About this task :: Please find the lines in the following records that hold "extract", and copy them.

***** The input *****

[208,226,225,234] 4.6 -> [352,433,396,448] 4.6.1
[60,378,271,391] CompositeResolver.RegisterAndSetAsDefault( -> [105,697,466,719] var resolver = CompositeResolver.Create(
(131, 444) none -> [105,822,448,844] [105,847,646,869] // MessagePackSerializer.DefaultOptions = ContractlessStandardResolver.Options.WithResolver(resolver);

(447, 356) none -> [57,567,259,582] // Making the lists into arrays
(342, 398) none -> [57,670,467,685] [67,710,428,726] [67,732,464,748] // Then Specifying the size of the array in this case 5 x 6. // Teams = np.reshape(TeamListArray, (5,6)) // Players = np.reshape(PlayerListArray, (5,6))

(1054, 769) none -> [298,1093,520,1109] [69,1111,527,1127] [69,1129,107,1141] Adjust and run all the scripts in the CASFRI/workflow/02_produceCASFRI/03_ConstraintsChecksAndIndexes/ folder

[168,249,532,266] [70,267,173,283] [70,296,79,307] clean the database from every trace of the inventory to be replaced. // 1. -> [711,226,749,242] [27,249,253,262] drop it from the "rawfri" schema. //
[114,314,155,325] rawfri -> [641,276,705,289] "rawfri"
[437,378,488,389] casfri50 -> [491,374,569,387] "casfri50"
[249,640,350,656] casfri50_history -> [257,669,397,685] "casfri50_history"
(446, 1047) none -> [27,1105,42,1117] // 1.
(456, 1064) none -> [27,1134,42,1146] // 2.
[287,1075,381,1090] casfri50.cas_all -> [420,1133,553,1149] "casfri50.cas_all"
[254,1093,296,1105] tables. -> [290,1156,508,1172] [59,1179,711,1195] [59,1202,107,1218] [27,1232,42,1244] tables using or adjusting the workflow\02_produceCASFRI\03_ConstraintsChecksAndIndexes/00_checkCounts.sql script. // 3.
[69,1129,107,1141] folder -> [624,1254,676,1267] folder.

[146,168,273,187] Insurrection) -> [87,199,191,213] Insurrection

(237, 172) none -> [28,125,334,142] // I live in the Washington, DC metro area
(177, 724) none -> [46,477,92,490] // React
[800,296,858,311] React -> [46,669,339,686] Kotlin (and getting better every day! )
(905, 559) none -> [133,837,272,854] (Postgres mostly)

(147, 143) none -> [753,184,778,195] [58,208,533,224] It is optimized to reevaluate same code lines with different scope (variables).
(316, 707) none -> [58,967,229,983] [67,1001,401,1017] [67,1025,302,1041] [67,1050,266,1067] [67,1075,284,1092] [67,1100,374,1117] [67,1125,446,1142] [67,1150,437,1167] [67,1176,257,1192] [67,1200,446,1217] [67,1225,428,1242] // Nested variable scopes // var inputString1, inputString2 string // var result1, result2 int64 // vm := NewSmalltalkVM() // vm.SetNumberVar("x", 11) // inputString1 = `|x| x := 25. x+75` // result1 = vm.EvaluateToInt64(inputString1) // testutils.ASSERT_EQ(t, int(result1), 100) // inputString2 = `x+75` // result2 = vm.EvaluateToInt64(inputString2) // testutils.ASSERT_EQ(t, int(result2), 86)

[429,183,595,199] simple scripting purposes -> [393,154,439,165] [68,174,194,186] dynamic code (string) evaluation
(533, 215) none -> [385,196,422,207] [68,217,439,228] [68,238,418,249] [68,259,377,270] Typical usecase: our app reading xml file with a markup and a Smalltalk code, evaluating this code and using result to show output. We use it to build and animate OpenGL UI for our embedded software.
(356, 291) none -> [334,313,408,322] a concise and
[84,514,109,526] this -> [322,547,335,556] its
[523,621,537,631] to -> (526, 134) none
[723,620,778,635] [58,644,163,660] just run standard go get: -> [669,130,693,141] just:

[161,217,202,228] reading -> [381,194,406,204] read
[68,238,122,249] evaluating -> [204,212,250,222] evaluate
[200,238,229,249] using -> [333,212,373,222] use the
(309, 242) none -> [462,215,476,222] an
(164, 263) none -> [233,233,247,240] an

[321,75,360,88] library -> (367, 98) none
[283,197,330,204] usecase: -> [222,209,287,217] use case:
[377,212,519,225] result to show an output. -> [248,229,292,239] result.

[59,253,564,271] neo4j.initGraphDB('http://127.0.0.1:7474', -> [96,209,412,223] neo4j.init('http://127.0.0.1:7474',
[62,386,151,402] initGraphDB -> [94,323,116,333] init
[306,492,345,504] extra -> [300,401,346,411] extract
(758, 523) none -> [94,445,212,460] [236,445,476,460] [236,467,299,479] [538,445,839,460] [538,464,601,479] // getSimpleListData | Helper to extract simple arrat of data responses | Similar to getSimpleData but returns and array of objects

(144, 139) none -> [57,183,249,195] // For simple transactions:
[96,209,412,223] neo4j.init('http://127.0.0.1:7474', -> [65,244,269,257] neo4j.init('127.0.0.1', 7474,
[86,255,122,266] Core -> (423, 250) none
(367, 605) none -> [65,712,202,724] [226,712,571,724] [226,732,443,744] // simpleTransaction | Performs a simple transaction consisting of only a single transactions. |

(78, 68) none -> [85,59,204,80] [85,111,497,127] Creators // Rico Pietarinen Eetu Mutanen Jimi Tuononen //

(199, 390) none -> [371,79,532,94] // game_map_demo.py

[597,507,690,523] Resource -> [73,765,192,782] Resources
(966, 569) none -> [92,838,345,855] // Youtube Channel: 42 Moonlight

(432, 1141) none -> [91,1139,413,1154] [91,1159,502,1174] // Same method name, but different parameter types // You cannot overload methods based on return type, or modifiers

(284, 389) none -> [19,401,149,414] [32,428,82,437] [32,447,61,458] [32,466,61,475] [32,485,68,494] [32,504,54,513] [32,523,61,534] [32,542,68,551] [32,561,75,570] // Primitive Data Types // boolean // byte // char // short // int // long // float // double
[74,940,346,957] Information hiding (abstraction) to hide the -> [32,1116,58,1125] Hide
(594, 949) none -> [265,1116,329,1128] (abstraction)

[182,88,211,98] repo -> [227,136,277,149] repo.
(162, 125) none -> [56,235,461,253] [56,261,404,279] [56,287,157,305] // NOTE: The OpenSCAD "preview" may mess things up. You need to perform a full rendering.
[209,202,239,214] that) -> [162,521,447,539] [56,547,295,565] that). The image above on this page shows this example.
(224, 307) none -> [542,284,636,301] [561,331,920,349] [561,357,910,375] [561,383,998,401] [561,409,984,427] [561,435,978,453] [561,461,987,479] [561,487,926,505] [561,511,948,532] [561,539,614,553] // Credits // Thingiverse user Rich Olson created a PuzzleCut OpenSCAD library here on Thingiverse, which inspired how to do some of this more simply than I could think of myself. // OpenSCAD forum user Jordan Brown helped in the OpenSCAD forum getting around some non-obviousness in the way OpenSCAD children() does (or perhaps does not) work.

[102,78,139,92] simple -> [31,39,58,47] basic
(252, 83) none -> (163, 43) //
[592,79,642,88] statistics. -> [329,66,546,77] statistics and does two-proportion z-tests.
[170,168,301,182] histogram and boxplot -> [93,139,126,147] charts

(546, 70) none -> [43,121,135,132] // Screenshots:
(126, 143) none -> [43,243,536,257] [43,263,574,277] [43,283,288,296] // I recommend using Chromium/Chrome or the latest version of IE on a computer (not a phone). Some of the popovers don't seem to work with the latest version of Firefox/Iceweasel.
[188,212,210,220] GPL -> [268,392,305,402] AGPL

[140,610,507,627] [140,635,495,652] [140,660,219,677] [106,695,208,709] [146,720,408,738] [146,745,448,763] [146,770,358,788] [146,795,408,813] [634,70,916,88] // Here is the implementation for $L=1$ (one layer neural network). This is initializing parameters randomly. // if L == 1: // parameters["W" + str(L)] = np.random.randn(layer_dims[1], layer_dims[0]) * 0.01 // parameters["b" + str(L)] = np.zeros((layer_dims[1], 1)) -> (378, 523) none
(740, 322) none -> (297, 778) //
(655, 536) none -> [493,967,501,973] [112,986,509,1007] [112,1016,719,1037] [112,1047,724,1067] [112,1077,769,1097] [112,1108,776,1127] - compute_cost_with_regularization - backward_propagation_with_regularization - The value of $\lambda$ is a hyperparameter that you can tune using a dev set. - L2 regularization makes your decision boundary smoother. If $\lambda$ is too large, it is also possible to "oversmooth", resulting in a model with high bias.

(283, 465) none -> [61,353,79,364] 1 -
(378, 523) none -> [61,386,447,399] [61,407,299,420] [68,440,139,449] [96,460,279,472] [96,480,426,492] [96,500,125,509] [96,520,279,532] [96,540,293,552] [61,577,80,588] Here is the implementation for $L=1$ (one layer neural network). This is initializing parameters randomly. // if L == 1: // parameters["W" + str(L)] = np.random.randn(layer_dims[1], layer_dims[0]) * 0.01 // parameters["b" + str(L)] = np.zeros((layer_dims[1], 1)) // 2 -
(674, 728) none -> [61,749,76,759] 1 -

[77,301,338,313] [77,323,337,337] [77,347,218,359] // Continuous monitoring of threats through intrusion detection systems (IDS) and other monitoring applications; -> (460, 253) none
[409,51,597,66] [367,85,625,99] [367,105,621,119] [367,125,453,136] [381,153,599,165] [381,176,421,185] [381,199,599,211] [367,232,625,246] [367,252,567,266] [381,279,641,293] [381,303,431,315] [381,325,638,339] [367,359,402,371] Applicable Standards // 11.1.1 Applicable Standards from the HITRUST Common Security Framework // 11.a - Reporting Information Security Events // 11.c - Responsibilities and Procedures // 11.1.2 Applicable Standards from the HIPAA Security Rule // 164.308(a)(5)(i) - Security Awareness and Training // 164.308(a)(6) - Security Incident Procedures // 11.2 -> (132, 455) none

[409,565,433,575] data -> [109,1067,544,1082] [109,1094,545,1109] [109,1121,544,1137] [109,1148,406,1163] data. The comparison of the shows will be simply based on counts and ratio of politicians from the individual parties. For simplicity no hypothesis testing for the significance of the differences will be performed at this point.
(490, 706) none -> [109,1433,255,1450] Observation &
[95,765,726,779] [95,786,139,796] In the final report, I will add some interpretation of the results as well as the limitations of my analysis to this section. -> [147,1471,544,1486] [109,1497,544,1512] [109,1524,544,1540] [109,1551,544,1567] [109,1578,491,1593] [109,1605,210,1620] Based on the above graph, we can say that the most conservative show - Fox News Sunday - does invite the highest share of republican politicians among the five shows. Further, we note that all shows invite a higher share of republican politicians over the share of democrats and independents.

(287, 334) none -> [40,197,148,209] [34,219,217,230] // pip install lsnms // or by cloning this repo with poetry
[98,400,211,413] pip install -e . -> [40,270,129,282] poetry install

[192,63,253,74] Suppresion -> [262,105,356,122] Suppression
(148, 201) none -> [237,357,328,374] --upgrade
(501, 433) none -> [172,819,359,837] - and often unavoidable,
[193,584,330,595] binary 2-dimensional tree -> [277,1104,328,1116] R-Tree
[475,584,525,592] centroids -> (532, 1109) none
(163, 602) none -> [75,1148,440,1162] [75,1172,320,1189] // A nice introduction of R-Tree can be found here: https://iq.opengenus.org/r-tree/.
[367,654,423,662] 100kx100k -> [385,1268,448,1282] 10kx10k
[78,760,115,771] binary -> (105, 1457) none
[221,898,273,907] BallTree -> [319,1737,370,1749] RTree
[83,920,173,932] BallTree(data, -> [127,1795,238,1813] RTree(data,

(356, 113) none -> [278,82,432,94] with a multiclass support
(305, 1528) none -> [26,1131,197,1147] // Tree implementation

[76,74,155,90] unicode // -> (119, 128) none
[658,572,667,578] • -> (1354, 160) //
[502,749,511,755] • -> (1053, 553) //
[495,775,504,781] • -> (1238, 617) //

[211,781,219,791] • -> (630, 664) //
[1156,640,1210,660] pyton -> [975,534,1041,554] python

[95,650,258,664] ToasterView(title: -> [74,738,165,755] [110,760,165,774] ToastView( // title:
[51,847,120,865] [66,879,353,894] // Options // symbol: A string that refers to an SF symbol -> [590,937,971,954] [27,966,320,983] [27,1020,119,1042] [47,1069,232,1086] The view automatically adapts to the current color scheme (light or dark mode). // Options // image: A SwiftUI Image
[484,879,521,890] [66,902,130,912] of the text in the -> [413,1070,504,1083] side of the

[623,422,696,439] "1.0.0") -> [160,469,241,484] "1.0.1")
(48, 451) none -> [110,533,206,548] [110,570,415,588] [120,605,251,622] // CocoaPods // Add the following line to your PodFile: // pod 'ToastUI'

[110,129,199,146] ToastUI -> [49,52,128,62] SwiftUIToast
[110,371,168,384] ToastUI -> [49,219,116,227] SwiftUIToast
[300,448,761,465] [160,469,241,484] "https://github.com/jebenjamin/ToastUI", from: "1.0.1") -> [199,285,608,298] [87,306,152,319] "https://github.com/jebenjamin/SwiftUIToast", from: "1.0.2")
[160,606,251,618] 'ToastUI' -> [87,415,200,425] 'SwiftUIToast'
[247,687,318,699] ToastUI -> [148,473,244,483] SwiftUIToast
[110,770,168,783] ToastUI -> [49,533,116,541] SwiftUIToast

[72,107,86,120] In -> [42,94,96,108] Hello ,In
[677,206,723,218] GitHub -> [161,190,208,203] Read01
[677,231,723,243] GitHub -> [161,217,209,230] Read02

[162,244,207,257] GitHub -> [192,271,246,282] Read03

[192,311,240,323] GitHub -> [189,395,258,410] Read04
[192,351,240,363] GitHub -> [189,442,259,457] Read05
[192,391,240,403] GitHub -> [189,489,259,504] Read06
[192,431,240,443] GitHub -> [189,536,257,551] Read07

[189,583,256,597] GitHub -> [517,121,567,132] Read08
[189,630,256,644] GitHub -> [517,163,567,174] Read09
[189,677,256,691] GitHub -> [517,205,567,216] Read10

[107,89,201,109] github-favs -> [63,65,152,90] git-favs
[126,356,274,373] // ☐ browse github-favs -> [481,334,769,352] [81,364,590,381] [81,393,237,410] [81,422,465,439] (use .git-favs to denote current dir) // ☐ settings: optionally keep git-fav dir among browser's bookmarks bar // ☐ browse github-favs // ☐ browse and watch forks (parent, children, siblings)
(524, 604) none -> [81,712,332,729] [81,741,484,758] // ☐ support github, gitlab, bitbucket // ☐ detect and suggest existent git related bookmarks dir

*****

Solution to this problem ::
[306,492,345,504] extra -> [300,401,346,411] extract
(758, 523) none -> [94,445,212,460] [236,445,476,460] [236,467,299,479] [538,445,839,460] [538,464,601,479] // getSimpleListData | Helper to extract simple arrat of data responses | Similar to getSimpleData but returns and array of objects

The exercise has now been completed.